Saved data entries
++++++++++++++++++++
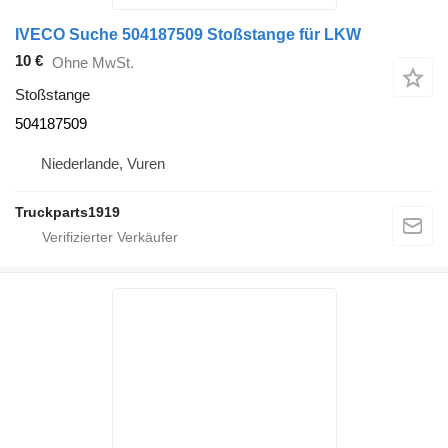
IVECO Suche 504187509 Stoßstange für LKW
10 €
Ohne MwSt.
Stoßstange
504187509
Niederlande, Vuren
Truckparts1919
++++++++++++++++++++
--- Exercise aim ---
Of the lines above, copy each one that contains the word "Stoßstange".

--- Task output ---
IVECO Suche 504187509 Stoßstange für LKW
Stoßstange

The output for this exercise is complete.